= SOURCE MATERIAL =
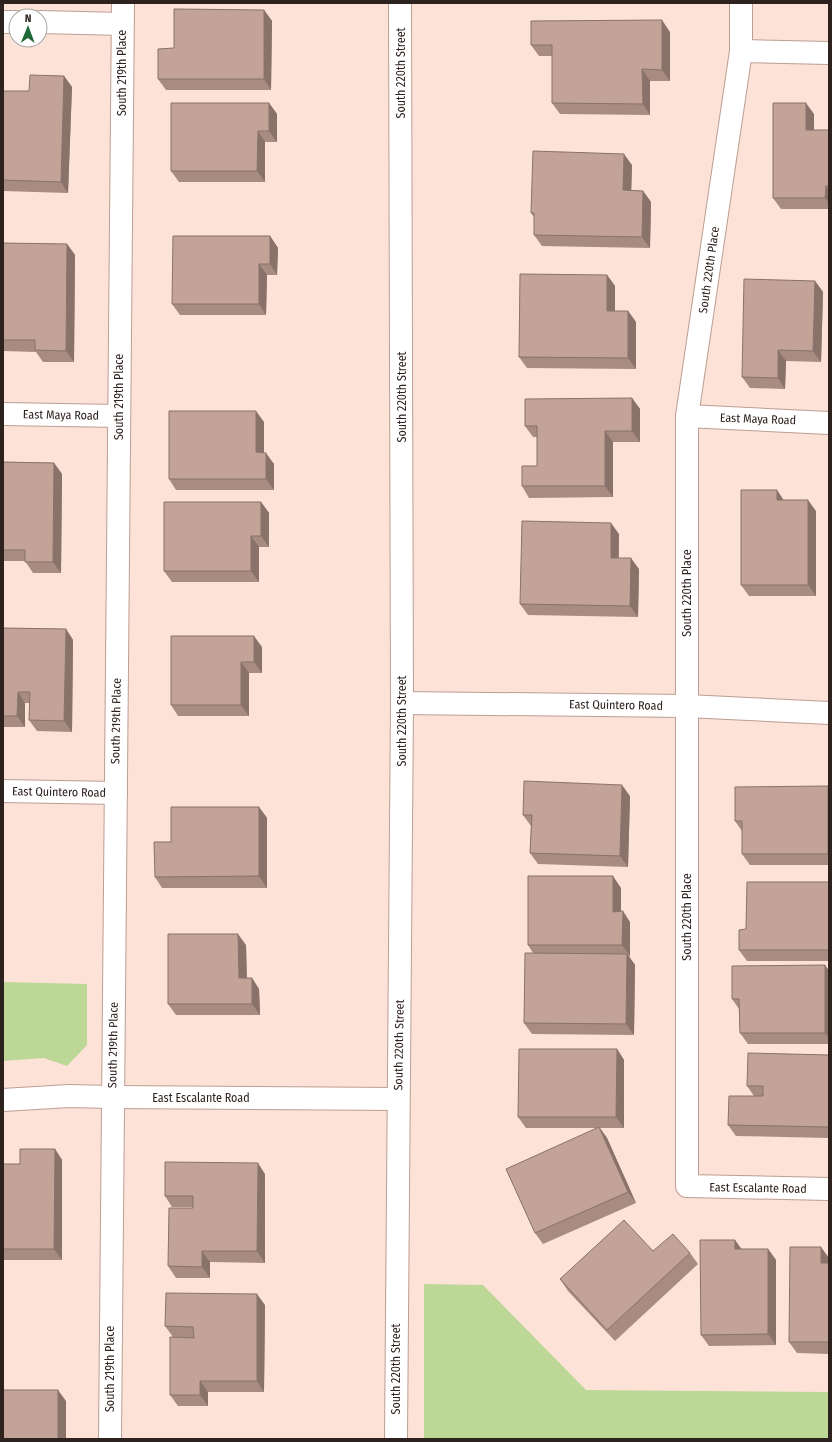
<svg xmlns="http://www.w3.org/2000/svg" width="832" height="1442" viewBox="0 0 832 1442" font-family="'Fira Sans Condensed',sans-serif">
<rect width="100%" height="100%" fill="#fde2d8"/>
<g fill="#bdd796">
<path d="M3 982 87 984V1045L67 1066 44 1058 3 1061Z"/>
<path d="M424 1284 483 1285 586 1390 829 1392V1439H424Z"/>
</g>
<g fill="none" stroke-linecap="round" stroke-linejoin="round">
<defs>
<g id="street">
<path d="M741 3V51L687 416V1186L829 1189"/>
<path d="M3 22H16"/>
<path d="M40 22 122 24"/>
<path d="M741 51 829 53"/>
<path d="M3 414 119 416"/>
<path d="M687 416 829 423"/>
<path d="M402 703 687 706 829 713"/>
<path d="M3 791 116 793"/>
<path d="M3 1100 69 1096 112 1097 398 1099"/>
<path d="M110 1439 123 3"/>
<path d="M396 1439 402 703 400 3"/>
</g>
</defs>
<use href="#street" stroke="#bd9e92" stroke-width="24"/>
<use href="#street" stroke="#fff" stroke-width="22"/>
</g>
<g fill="#a88c82">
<path d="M264 10 272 21 271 90H166L158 79Z"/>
<path d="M670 32V81H650V115L560 114 552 103V56H539L531 45Z"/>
<path d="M64 76 72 87 68 193 3 191V91H29Z"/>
<path d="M269 103 277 114V142H265V182H179L171 171Z"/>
<path d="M814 114V130H829V209H781L773 198Z"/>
<path d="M632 165 631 190 643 191 651 202 650 248 542 246 534 235V217L531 213Z"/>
<path d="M270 236 278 248 277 275H267L266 315H180L172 304Z"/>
<path d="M3 243 67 244 75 255 74 362H43L36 352 3 351Z"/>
<path d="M607 275 615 286V311H628L636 322V369L527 368 519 357Z"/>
<path d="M815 281 823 292 821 362 786 361 785 389 750 388 742 377Z"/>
<path d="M632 398 640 409V442H613V497L529 498 522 486 537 466V437H533L525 426Z"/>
<path d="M264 422V453L274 464V490H176L169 479Z"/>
<path d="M3 462 54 463 62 474 61 573H33L25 561H3Z"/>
<path d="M783 500 816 511V596H749L741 585Z"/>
<path d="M261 502 269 513V547H259V582H172L164 571Z"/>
<path d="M619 534V558L639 569 638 617 528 615 520 604Z"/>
<path d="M3 628 66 629 73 640 72 732 37 731 29 720V703H25V727H3Z"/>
<path d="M262 647V673H249V716H178L171 705Z"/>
<path d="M829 788V865H750L742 854V831L735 821Z"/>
<path d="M630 796 628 867 538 864 530 853 531 826 523 815Z"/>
<path d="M259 807 267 818V888H162L155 877 171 842Z"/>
<path d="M829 882V961H747L739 950Z"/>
<path d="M621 888V911L630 922V956H629L635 965 634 1035 532 1034 524 1023 533 953 528 945Z"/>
<path d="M246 945 247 978H252L259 989 260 1015H176L168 1004Z"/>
<path d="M825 965 829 971V1044H748L740 1033 739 1009 732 999Z"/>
<path d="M617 1049 624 1060V1128H600L607 1138 636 1203 543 1244 535 1233 596 1128H526L518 1117Z"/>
<path d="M829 1055V1138L736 1136 728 1125 754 1096 747 1086Z"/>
<path d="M55 1149 62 1160V1260H3V1164H20Z"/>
<path d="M265 1174V1263L210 1262V1278H176L168 1266 193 1207H172L165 1196Z"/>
<path d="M741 1249H768L776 1260V1345L709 1346 701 1335Z"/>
<path d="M653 1251 690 1253 698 1264 615 1341 568 1291 560 1279Z"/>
<path d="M829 1258V1354L797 1353 789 1342Z"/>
<path d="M265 1305 264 1392H208V1406H178L170 1395 173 1337 165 1326Z"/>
</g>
<g fill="#88726a">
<path d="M264 10 272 21 271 90 264 79Z"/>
<path d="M662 20 670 32V81L662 70Z"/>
<path d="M642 69 650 81V115L643 104Z"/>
<path d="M64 76 72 87 68 193 61 182Z"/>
<path d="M269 103 277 114V142L269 131Z"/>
<path d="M806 103 814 114V141L806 130Z"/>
<path d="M258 131 265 142V182L257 171Z"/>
<path d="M624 154 632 165 631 201 623 190Z"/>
<path d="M826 186 829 191V203L825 198Z"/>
<path d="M643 191 651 202 650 248 642 237Z"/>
<path d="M270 236 278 248 277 275 270 264Z"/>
<path d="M67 244 75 255 74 362 66 351Z"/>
<path d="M259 264 267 275 266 315 259 304Z"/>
<path d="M607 275 615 286V322L607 311Z"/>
<path d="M815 281 823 292 821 362 813 351Z"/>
<path d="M628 311 636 322V369L628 358Z"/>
<path d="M778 350 786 361 785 389 778 378Z"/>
<path d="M632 398 640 409V442L632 431Z"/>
<path d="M256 411 264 422V464L256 452Z"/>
<path d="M605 431 613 442V497L605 486Z"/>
<path d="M266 453 274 464V490L266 479Z"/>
<path d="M54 463 62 474 61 573 53 562Z"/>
<path d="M777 490 785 502 777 500Z"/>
<path d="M808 500 816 511V596L808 585Z"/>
<path d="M261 502 269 513V547L261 536Z"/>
<path d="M611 523 619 534 618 569 611 558Z"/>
<path d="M251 536 259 547V582L251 571Z"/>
<path d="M631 558 639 569 638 617 630 606Z"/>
<path d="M66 629 73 640 72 732 64 721Z"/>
<path d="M254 636 262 647V673L254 662Z"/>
<path d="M241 662 249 673V716L241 705Z"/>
<path d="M18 692 25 703V727L17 716Z"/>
<path d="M622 785 630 796 628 867 620 856Z"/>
<path d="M828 786 829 788V855L828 854Z"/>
<path d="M259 807 267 818V888L259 876Z"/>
<path d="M613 876 621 888V923L613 912Z"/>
<path d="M623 911 630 922V956L622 945Z"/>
<path d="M238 934 246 945 247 989 239 978Z"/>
<path d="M627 954 635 965 634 1035 626 1024Z"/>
<path d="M825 965 829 971V1038L825 1033Z"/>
<path d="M252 978 259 989 260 1015 252 1004Z"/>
<path d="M617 1049 624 1060V1128L616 1117Z"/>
<path d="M599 1127 607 1138 636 1203 628 1192Z"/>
<path d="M55 1149 62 1160V1260L54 1249Z"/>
<path d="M258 1163 265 1174V1263L257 1251Z"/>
<path d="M735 1240 743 1251 735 1249Z"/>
<path d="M821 1247 829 1258V1274L821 1263Z"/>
<path d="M768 1249 776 1260V1345L768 1334Z"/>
<path d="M202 1251 210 1262V1278L202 1267Z"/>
<path d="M257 1294 265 1305 264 1392 257 1381Z"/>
<path d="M200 1381 208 1392V1406L200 1395Z"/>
<path d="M58 1390 66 1401V1439H58Z"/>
</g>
<g fill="#c3a397" stroke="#88726a">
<path d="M174 9 264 10V79H158V49L174 48Z"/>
<path d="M662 20V70L642 69 643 104 552 103V45H531V21Z"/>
<path d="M30 75 64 76 61 182 3 180V91H29Z"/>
<path d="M171 103H269V131H258L257 171H171Z"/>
<path d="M773 103H806V130H829V186H826L825 198H773Z"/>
<path d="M533 151 624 154 623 190 643 191 642 237 534 235V213H531Z"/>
<path d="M173 236H270V264H259V304H172Z"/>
<path d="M3 243 67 244 66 351 35 350V340H3Z"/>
<path d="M520 274 607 275V311H628V358L519 357Z"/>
<path d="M744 279 815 281 813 351 778 350V378L742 377Z"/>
<path d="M632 398V431H605V486H522V466H537V426H525V399Z"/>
<path d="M169 411H256V452L266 453V479H169Z"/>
<path d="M3 462 54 463 53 562H25V550H3Z"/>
<path d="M741 490H777V500H808V585H741Z"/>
<path d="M164 502H261V536H251V571H164Z"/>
<path d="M522 521 611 523V558H631L630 606 520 604Z"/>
<path d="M3 628 66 629 64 721 29 720 30 692H18L17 716H3Z"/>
<path d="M171 636H254V662H241V705H171Z"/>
<path d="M524 781 622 785 620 856 530 853 532 815H523Z"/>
<path d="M828 786V854H742V821H735V787Z"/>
<path d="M171 807H259V876L155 877 154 842H171Z"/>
<path d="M528 876H613V912L623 911 622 945H528Z"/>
<path d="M747 882H829V950H739V930L746 929Z"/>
<path d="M168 934H238L239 978H252V1004H168Z"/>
<path d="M525 953 627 954 626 1024 524 1023Z"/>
<path d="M825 965V1033H740L739 999H732V966Z"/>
<path d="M519 1049H617L616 1117H518Z"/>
<path d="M748 1053 829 1055V1127L728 1125 729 1096H763V1086H747Z"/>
<path d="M599 1127 628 1192 535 1233 506 1169Z"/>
<path d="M20 1149H55L54 1249H3V1164H20Z"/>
<path d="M165 1162 258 1163 257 1251H202V1267L168 1266 169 1208H193V1196H165Z"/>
<path d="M624 1220 653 1251 673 1234 690 1253 607 1330 560 1279Z"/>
<path d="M700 1240H735V1249H768V1334L701 1335Z"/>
<path d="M790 1247H821V1263H829V1342H789Z"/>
<path d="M166 1293 257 1294V1381H200V1395H170V1337L194 1338 193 1327 165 1326Z"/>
<rect x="3" y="1390" width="55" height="49"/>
</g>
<g text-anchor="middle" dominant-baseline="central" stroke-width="3" stroke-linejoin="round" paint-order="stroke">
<g font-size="12" fill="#2e221e" stroke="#fff">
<text transform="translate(122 73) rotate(-90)">South 219th Place</text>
<text transform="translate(401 73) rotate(-90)">South 220th Street</text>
<text transform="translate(709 270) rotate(-82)">South 220th Place</text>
<text transform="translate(119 397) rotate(-90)">South 219th Place</text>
<text transform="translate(402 397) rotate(-90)">South 220th Street</text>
<text transform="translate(61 415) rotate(1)">East Maya Road</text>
<text transform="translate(758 419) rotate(2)">East Maya Road</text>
<text transform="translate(687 593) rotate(-90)">South 220th Place</text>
<text transform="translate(616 705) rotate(1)">East Quintero Road</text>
<text transform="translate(116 721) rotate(-89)">South 219th Place</text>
<text transform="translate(402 721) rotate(-90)">South 220th Street</text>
<text transform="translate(59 792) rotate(1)">East Quintero Road</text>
<text transform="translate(687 917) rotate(-90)">South 220th Place</text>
<text transform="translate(113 1045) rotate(-89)">South 219th Place</text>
<text transform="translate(399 1045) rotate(-89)">South 220th Street</text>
<text x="201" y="1098">East Escalante Road</text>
<text transform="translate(758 1188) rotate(1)">East Escalante Road</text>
<text transform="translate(110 1369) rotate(-90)">South 219th Place</text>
<text transform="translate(396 1369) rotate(-90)">South 220th Street</text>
</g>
</g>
<rect width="832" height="1442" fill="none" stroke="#2e221e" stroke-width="8"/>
<g transform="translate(28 28) rotate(1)"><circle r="19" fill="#ffffff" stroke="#aba7a5"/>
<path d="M0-3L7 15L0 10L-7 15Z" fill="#1d6836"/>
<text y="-6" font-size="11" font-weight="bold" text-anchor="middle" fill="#2e221e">N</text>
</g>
</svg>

= EXERCISE DIRECTIONS =
Read the entries above, then pull out the lines that include "size".

= SOLUTION TO THIS PROBLEM =
<g font-size="12" fill="#2e221e" stroke="#fff">
<text y="-6" font-size="11" font-weight="bold" text-anchor="middle" fill="#2e221e">N</text>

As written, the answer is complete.